Tutti gli inabili al servizio sul campo di battaglia venivano ugualmente arruolati, benché naturalmente non assegnati a compiti al fronte. Essi furono impiegati in lavori sedentari secondo le proprie attitudini e furono raggiunti da coloro che erano considerati temporaneamente inabili al servizio sedentario e avessero trascorso il periodo di convalescenza necessario almeno per ottenere l’idoneità a tali servizi lontani dal fronte. Non fu più considerato possibile, infatti, pronunciare dispense alla chiamata in sede di rassegna delle reclute, visto il grave momento di crisi.

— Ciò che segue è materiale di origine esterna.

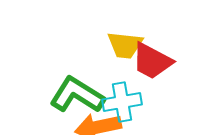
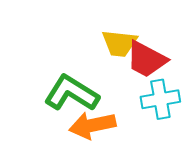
cyan cross: (122, 102) -> (160, 99), moved

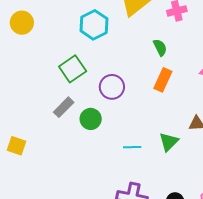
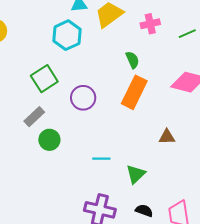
orange rectangle: (163, 80) -> (134, 92), size x1.4
green circle: (91, 119) -> (49, 140), moved
green triangle: (169, 142) -> (136, 174), moved

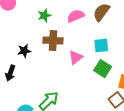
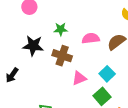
cyan square: (101, 45) -> (107, 74), turned 35
black star: (24, 51) -> (33, 46), moved, size x1.5

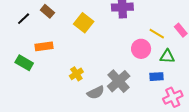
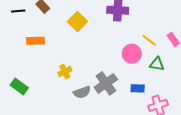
black line: (24, 19) -> (18, 11), turned 32
green rectangle: (24, 63) -> (19, 86), moved
blue rectangle: (156, 77) -> (138, 88), moved

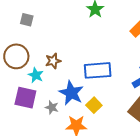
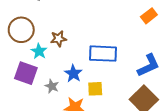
blue star: (71, 93) -> (73, 74), size x0.7
yellow square: (94, 105) -> (95, 89), turned 35

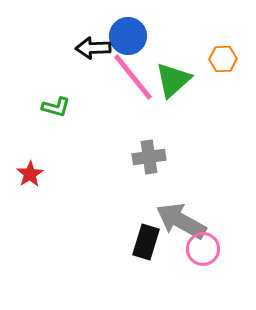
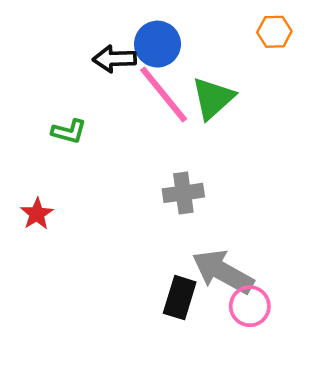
orange hexagon: (223, 59) -> (274, 32), moved

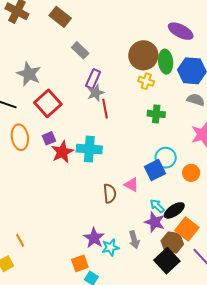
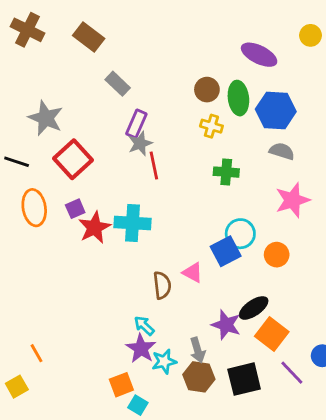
brown circle: (143, 55) -> (207, 90), size x0.6
cyan arrow: (157, 206) -> (144, 326), moved
brown hexagon: (172, 242) -> (199, 377), moved
black square: (167, 261) -> (244, 379), turned 30

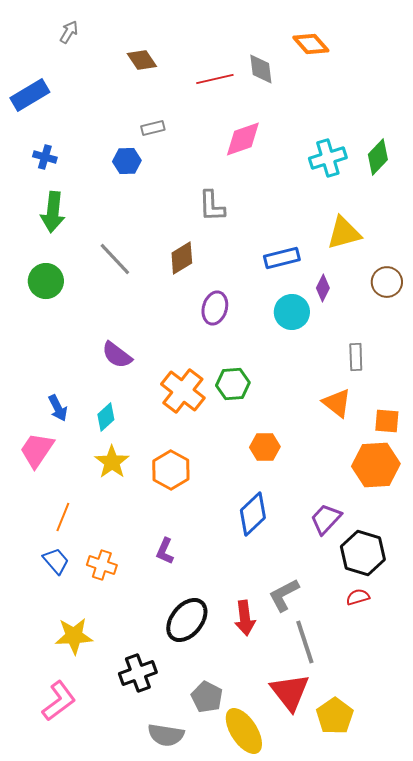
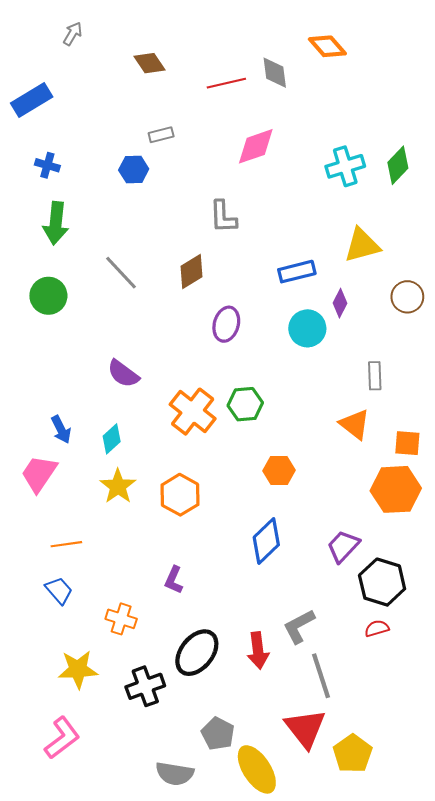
orange line: (63, 517) -> (66, 544), turned 60
orange cross: (102, 565) -> (121, 619), moved
black cross: (138, 673) -> (145, 686), moved

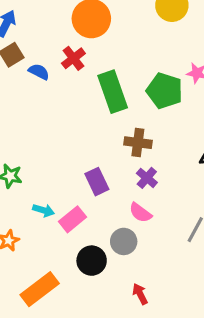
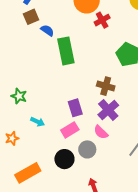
red cross: (73, 58) -> (102, 20), moved
green rectangle: (113, 92) -> (66, 51), moved
purple cross: (147, 178) -> (108, 110), size x1.5
pink rectangle: (73, 219) -> (70, 130), moved

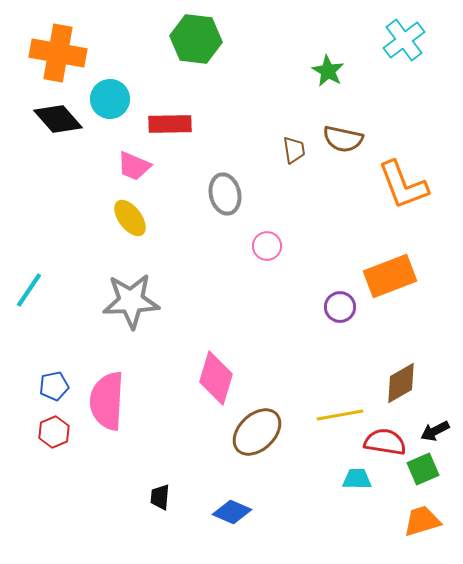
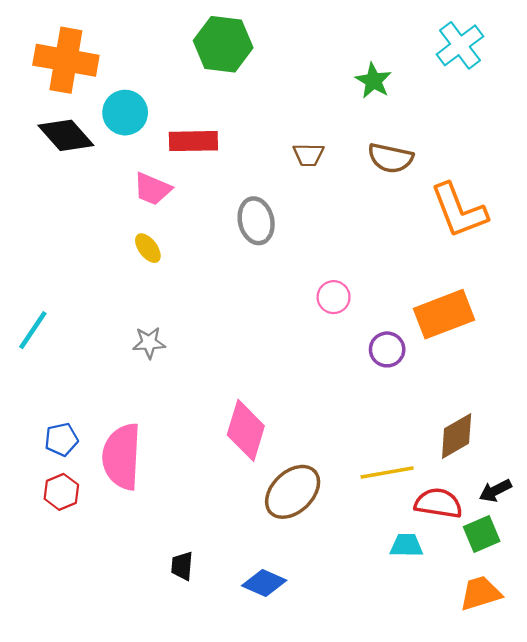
brown trapezoid: (294, 150) -> (308, 155), moved, turned 100
yellow ellipse: (130, 218) -> (148, 248), size x0.7
pink circle: (267, 246) -> (334, 297), moved
gray star: (131, 301) -> (149, 343), size x0.5

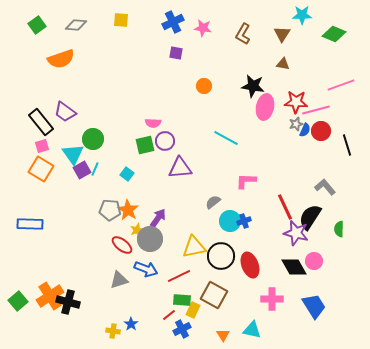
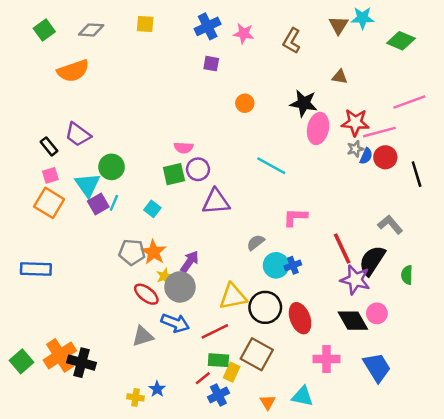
brown triangle: (282, 34) -> (338, 25), moved
black rectangle: (41, 122) -> (49, 146), size x0.6

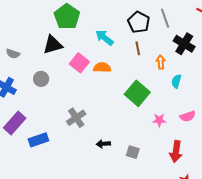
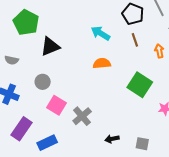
green pentagon: (67, 17) -> (26, 22), moved
pink square: (79, 63) -> (57, 105), moved

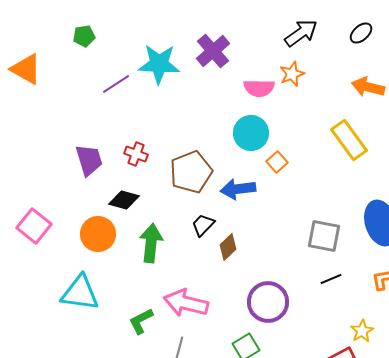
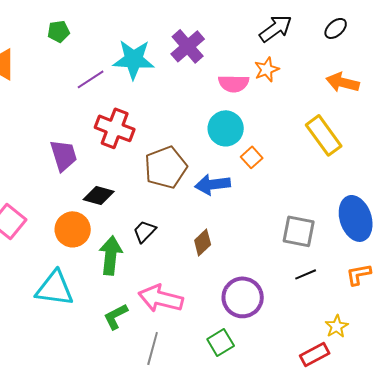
red cross: (136, 154) -> (115, 128), moved, size x1.6
black trapezoid: (203, 225) -> (145, 231), moved
green arrow: (151, 243) -> (111, 255), moved

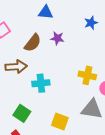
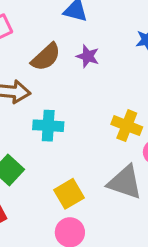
yellow square: (60, 121) -> (69, 194), turned 30

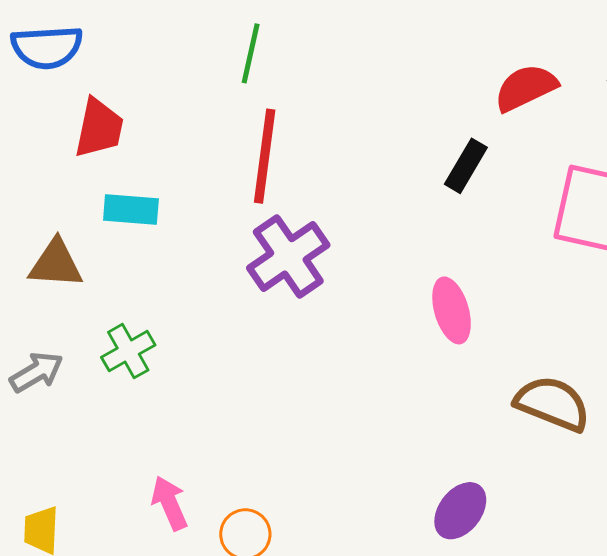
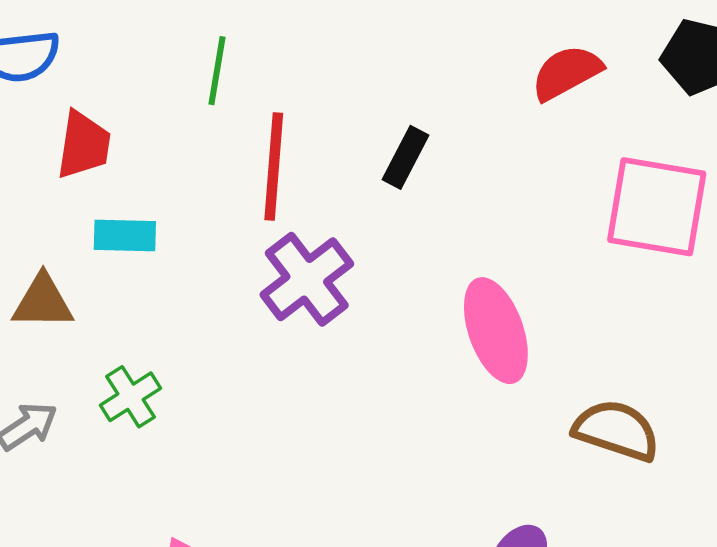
green line: (251, 53) -> (217, 71), moved
black rectangle: (466, 166) -> (406, 157), moved
pink ellipse: (452, 310) -> (496, 331), size x1.4

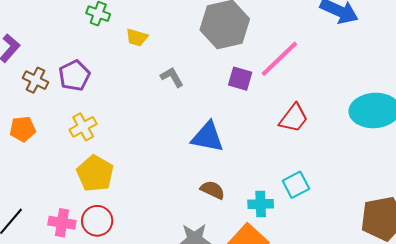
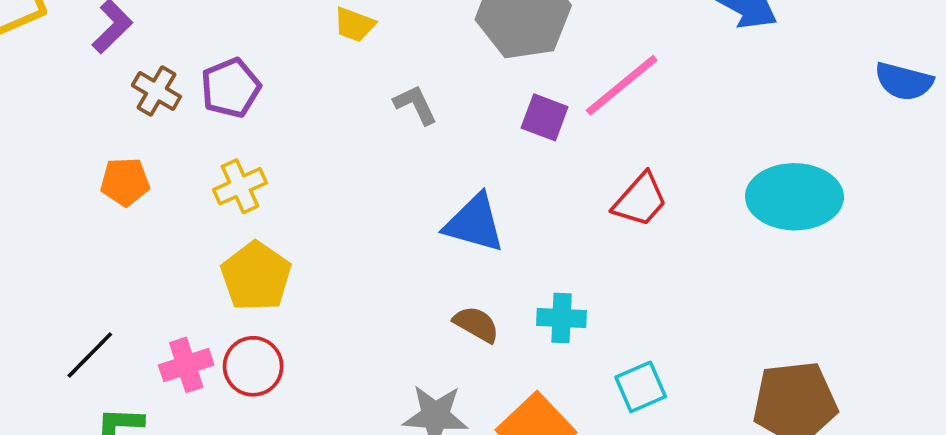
cyan square: (296, 185) -> (641, 387), moved
cyan cross: (261, 204) -> (562, 318), moved
pink cross: (62, 223) -> (186, 365), turned -32

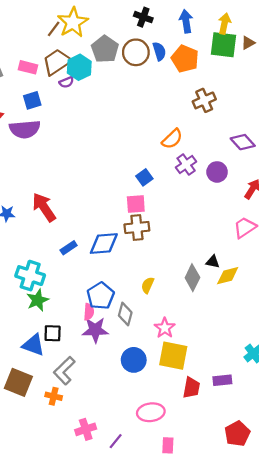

Le famiglie di tutti questi richiamati avrebbero potuto usufruire degli aiuti economici, stabiliti dalle singole commissioni comunali, di sostegno alle famiglie dei richiamati.
Sempre in questo periodo si procedette alla revisione dei riformati delle classi 1892, 1893 e 1894. Scopo di questa revisione era l’inclusione dei giovani nella seconda o terza categoria per il reclutamento.
Chiunque non si fosse presentato agli uffici territoriali di reclutamento o di revisione sarebbe stato considerato renitente e, se identificato, condannato all’invio immediato al fronte.

Prezzi del grano d’importazione
Il Consorzio Granario Provinciale comunicava ai sindaci il prezzo e le modalità di acquisto di grano e farine: il grano estero poteva variare da 40 a 43 lire al quintale, mentre la farina di frumento era venduta a 32,50 lire al quintale. Il pagamento di queste derrate doveva essere anticipato e a questo si aggiungevano 0,05 lire per ogni quintale “a titolo di nolo tele per un mese”; in caso di mancata restituzione dei sacchi di tela entro il mese successivo l’acquisto sarebbero state addebitate 1,50 lire per ogni sacco.
La Banca di Novara si fece promotrice di aiuti per i comuni che intendessero acquistare il grano dal Consorzio, che aveva un prezzo vantaggioso, ma aveva lo svantaggio delle grandi quantità, a scapito dell’acquisto da venditori privati.